Changes to Course Content
Newtyne reserves the right to alter any of the Course content without prior notification. It may not be possible to cover all Course topics owing to unforeseen circumstances. The Instructor will advise delegates if this is the case, and may offer alternatives. Where necessary, the Instructor will add appropriate, additional reading material.
The Customer will implement reasonable measures to prevent Newtyne’s inadvertent access to confidential information. Newtyne agrees to use reasonable endeavours to prevent any confidential information received in connection with, and related to the Course(s), which is clearly marked, or designated at the time of disclosure as ‘Confidential’, from being revealed to third parties. This restriction does not apply to information which
- Generally available to the public
- Released by the customer without restriction
- Independently developed or acquired by Newtyne
- Known to Newtyne prior to receipt from the Customer
- Revealed pursuant to a Court Order or process of law
Newtyne will use reasonable endeavours to give the Customer notice of such order prior to disclosure. Newtyne’s privacy statement can be found here.

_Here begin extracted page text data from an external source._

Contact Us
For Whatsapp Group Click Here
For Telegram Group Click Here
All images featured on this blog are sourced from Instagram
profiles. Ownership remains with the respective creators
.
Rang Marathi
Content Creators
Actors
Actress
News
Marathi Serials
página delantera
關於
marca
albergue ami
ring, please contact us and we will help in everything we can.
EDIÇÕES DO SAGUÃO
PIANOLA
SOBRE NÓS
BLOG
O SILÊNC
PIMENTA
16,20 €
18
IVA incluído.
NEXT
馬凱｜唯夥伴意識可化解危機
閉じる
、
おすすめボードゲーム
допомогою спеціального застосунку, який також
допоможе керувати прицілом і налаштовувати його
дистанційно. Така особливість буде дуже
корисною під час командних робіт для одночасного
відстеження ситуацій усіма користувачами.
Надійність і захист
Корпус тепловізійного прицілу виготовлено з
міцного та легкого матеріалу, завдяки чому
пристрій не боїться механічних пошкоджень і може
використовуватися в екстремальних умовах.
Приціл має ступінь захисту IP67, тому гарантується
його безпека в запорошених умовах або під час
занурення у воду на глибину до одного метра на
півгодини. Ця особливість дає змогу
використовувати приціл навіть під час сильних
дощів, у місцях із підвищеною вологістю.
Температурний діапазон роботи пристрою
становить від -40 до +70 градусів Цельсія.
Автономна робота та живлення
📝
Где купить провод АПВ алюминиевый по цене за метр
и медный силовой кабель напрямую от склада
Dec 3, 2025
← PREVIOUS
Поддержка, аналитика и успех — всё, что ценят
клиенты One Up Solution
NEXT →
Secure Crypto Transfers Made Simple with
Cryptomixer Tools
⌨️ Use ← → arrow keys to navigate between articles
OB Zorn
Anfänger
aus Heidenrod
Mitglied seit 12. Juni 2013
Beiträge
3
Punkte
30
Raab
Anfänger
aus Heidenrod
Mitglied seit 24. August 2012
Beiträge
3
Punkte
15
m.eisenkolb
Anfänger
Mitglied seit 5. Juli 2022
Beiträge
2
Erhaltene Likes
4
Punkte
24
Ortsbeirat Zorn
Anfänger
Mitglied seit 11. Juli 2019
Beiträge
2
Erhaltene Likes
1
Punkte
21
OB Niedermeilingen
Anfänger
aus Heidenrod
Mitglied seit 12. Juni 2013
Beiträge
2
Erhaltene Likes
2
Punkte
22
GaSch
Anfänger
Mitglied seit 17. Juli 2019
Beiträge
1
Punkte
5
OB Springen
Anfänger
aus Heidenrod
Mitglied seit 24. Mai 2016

None of the Course material may be reproduced, re-published, distributed, posted, sold or transferred. Copyright extends to all electronic or supplementary materials provided as part of a course.
Course notes are available only for attendees and are provided on the first day of the Course. Course notes are not available prior to the commencement of the Course.

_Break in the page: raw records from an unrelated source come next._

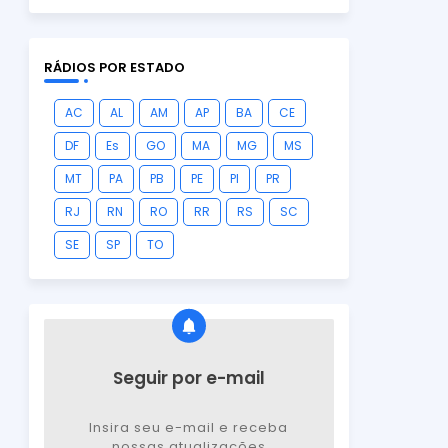
RÁDIOS POR ESTADO
AC
AL
AM
AP
BA
CE
DF
Es
GO
MA
MG
MS
MT
PA
PB
PE
PI
PR
RJ
RN
RO
RR
RS
SC
SE
SP
TO
Seguir por e-mail
Insira seu e-mail e receba
nossas atualizações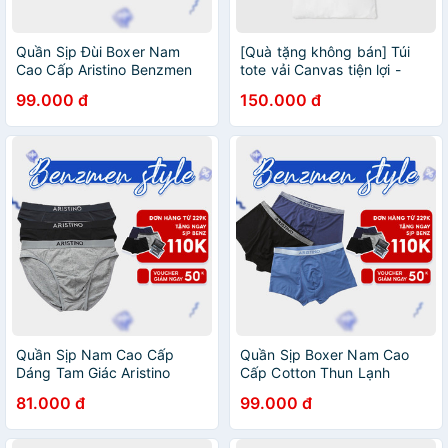
Quần Sịp Đùi Boxer Nam
[Quà tặng không bán] Túi
Cao Cấp Aristino Benzmen
tote vải Canvas tiện lợi -
Vải Cotton Thoáng Mát Co
thương hiệu Aristino,
99.000 đ
150.000 đ
Giãn 4 Chiều An Toàn Cho
Benzmen
Da - Abx056
Quần Sịp Nam Cao Cấp
Quần Sịp Boxer Nam Cao
Dáng Tam Giác Aristino
Cấp Cotton Thun Lạnh
Benzmen Dệt Từ Vải Cotton
Aristino Benzmen Vải Sồi
81.000 đ
99.000 đ
Mềm Mại Co Giãn 4 Chiều,
Thoáng Mát Co Giãn 4 Khử
Thoáng Khí - Abf03707
Mùi, Kháng Khuẩn -
Abx1616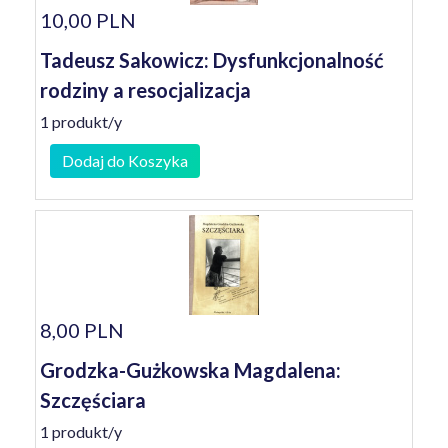
10,00 PLN
Tadeusz Sakowicz: Dysfunkcjonalność
rodziny a resocjalizacja
1 produkt/y
Dodaj do Koszyka
8,00 PLN
Grodzka-Gużkowska Magdalena:
Szczęściara
1 produkt/y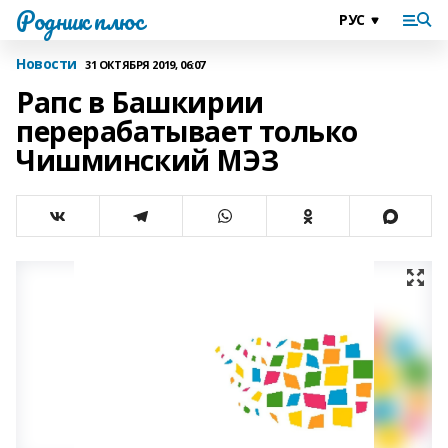
Родник плюс
Новости
31 ОКТЯБРЯ 2019, 06:07
Рапс в Башкирии
перерабатывает только
Чишминский МЭЗ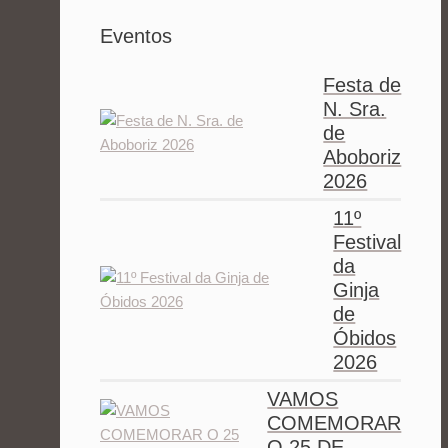
Eventos
Festa de
N. Sra.
de
Aboboriz
2026
11º
Festival
da
Ginja
de
Óbidos
2026
VAMOS
COMEMORAR
O 25 DE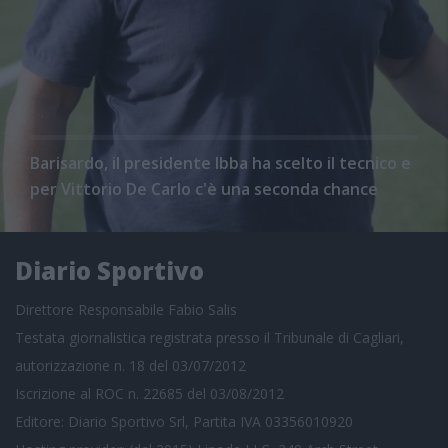
Barisardo, il presidente Ibba ha scelto il tecnico e
per Vittorio De Carlo c'è una seconda chance
Diario Sportivo
Direttore Responsabile Fabio Salis
Testata giornalistica registrata presso il Tribunale di Cagliari,
autorizzazione n. 18 del 03/07/2012
Iscrizione al ROC n. 22685 del 03/08/2012
Editore: Diario Sportivo Srl, Partita IVA 03356010920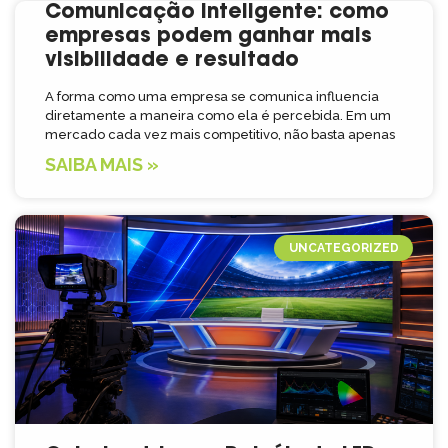
Comunicação inteligente: como
empresas podem ganhar mais
visibilidade e resultado
A forma como uma empresa se comunica influencia
diretamente a maneira como ela é percebida. Em um
mercado cada vez mais competitivo, não basta apenas
SAIBA MAIS »
UNCATEGORIZED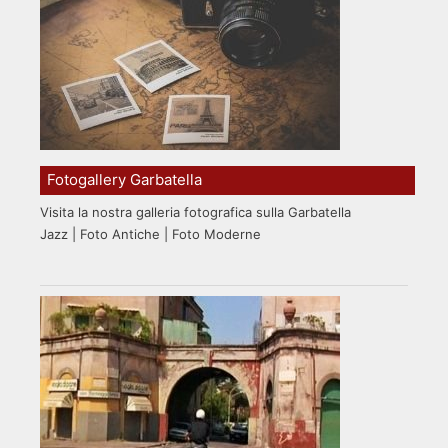
Fotogallery Garbatella
Visita la nostra galleria fotografica sulla Garbatella
Jazz | Foto Antiche | Foto Moderne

Warranty and Limitation of Liability
Newtyne warrants that it shall render the Course(s) in a diligent, conscientious and professional manner. The exclusive remedy for a breach of this warranty is refund of fees paid for the Course(s) at issue. Newtyne warrants that that it is under no obligation or restriction that would in any way prevent or interfere with its ability to perform its obligations under this Agreement.
Newtyne disclaims all other warranties, express or implied, with respect to the event or services provided hereunder or the results obtained, including without limitation any implied warranties or conditions of merchantability or fitness for a particular purpose and those arising by statute or otherwise in law or from a course of dealing.

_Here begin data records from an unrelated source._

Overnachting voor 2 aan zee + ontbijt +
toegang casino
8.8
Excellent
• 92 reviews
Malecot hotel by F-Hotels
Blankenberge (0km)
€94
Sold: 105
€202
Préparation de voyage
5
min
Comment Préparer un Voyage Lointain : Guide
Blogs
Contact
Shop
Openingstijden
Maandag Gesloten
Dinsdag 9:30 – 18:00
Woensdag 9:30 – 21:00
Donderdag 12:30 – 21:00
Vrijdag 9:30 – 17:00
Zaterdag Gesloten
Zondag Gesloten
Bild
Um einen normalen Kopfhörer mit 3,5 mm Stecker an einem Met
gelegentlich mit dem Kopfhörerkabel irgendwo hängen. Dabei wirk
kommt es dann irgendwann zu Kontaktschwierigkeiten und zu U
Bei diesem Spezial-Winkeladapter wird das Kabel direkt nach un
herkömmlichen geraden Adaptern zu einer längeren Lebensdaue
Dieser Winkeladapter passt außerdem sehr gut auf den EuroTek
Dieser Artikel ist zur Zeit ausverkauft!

Newtyne is not liable for any loss or profits or for special consequential, incidental, indirect, reliance, or exemplary damages, either in contract or tort, whether or not the possibility of such damages was disclosed to Newtyne or could have been reasonably foreseen by Newtyne.
In no event shall Newtyne’s liability for damages of any kind, including direct damages, exceed the amount the Customer paid for the Course under the applicable Joining Instructions. The limitations in this clause do not include limitations of liability for personal injury or death.
This Agreement shall be deemed to have been entered into in and shall be governed by the laws of Scotland. The parties agree to use all reasonable endeavours to mutually resolve any dispute arising under this Agreement. Failing those endeavours, the parties agree to the exclusive jurisdiction of the courts of Scotland for resolution of any dispute under this Agreement.
If any part of this Agreement is held to be unenforceable or invalid, the remaining provisions shall remain in full force and effect.
Failure by either party to enforce at any time, or for any period of time, any provision of this Agreement will not be construed as a waiver of such provision and will in no way affect either party’s right to later enforce such provision.
The Customer and Newtyne agree that they have read this Agreement, understand it, and agree to be bound by its terms and conditions. It is further agreed that this Agreement, the Joining Instructions, and invoices arising under them, constitute the complete and exclusive statement of the terms and conditions between the Customer and Newtyne covering the performance hereof and cannot be altered, amended or modified, except in writing, signed by an authorized representative of each party. This Agreement supersedes all communications, oral or written, between the parties relating to its subject.